Social Media Marketers, Keep it Legal
DISCLAIMER: This blog is written as a guideline to highlight legal issues when integrating social media into a business. We are not attorneys nor has this been reviewed by an attorney; this should not be considered legal advice.
More businesses are using social media as a marketing and public relations tool to communicate with loyal and prospective customers. As with any business communication tool, there are guidelines that should be followed when using social media, and legal ramifications are possible if certain rules are not observed.
To stay out of legal trouble while communicating via social media, here are seven issues to keep in mind:
1. Copyright infringement/intellectual property. Do not use another person’s intellectual property without their written permission or providing attribution. Publishing somebody else’s content as your own is unethical and illegal.
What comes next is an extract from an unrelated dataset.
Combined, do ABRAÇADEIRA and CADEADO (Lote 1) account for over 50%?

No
Copyright infringement can lead to major legal and financial ramifications. Just as it is unacceptable to plagiarize when writing a school paper or an article in a trade publication, the same rules apply to posting social media content.
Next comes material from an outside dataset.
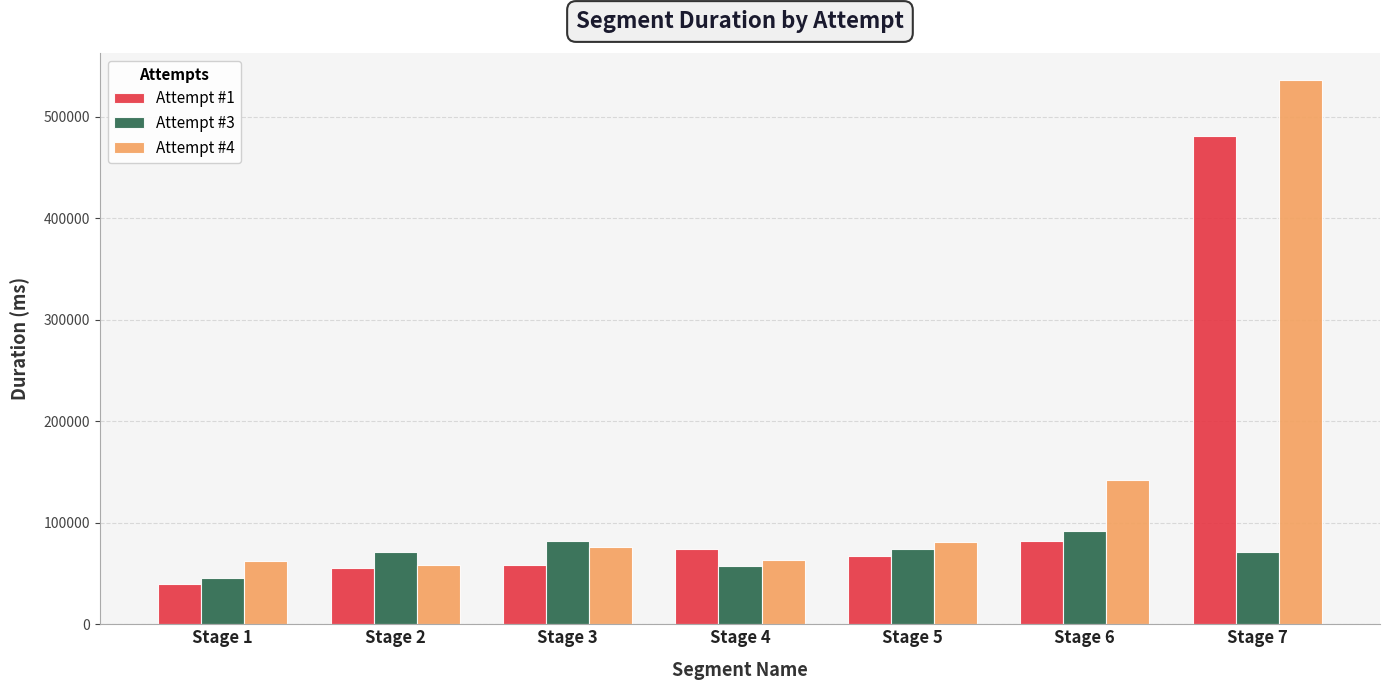

What is the spread (max minus min) of values at Stage 3?

24093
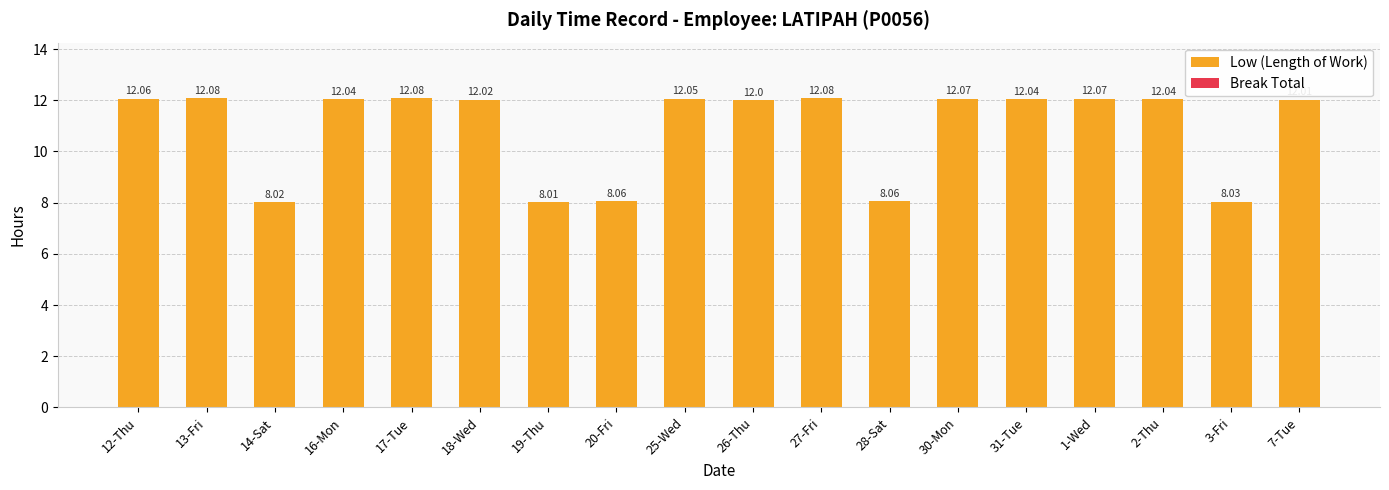

What is the difference between the maximum and minimum values?

4.1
2. Privacy rights. Do not use images or video of people without written or electronically transmitted permission. Using photographs or anything of the sort without consent is a violation of the subject’s privacy.
3. Confidentiality/proprietary information. Do not post confidential or proprietary information, unless you have written consent. Employees may have extensive knowledge of company, client, vendor and partner information; it is important to note that some of this information should not be broadcast publicly.
4. Honesty. Be as honest and accurate as possible when posting information about a company. Content posted on the Web never truly goes away. Not only will the lack of honesty and accuracy ruin a company’s reputation, but it can also be grounds for litigation.
5. Competitive positioning. Never post slander about a competitor via social media. Communicating false information can result in a lawsuit. Facts and opinions about competitors are acceptable, as long as they are professional.
6. Industry regulations. Be conscious and inform employees of your industry’s legal guidelines and parameters. For instance, those in the healthcare industry must be compliant with HIPAA; lawyers must follow state Bar Association rules, etc.
7. Disclosure. Companies must reveal whether they have received free products or incentives of any kind that may have influenced a positive endorsement of a brand or product, according to new FTC Endorsement Guidelines. Bloggers and other journalists must also disclose that they have received incentive for positive endorsements.
Remember, anything posted online may be used as legal evidence. Ensure the content you post is something you would want everyone to see, forever.
The first step in safeguarding your company against legal issues is to have a company social media policy and ensure employees are familiar with it. An established policy will help guide social media use and will ensure that all communications are in compliance. There are many areas that should be covered in a policy, including but not limited to:
- All the items listed above
- Employee online code of conduct
- Content approval process
- Personnel approved to post to company social media accounts
- How to handle negative comments or misinformation
- Established voice
As with any business practice, it is best to be proactive and set policies and parameters for your company’s social media use so that there are no unfortunate issues, or worse, legal tanglings.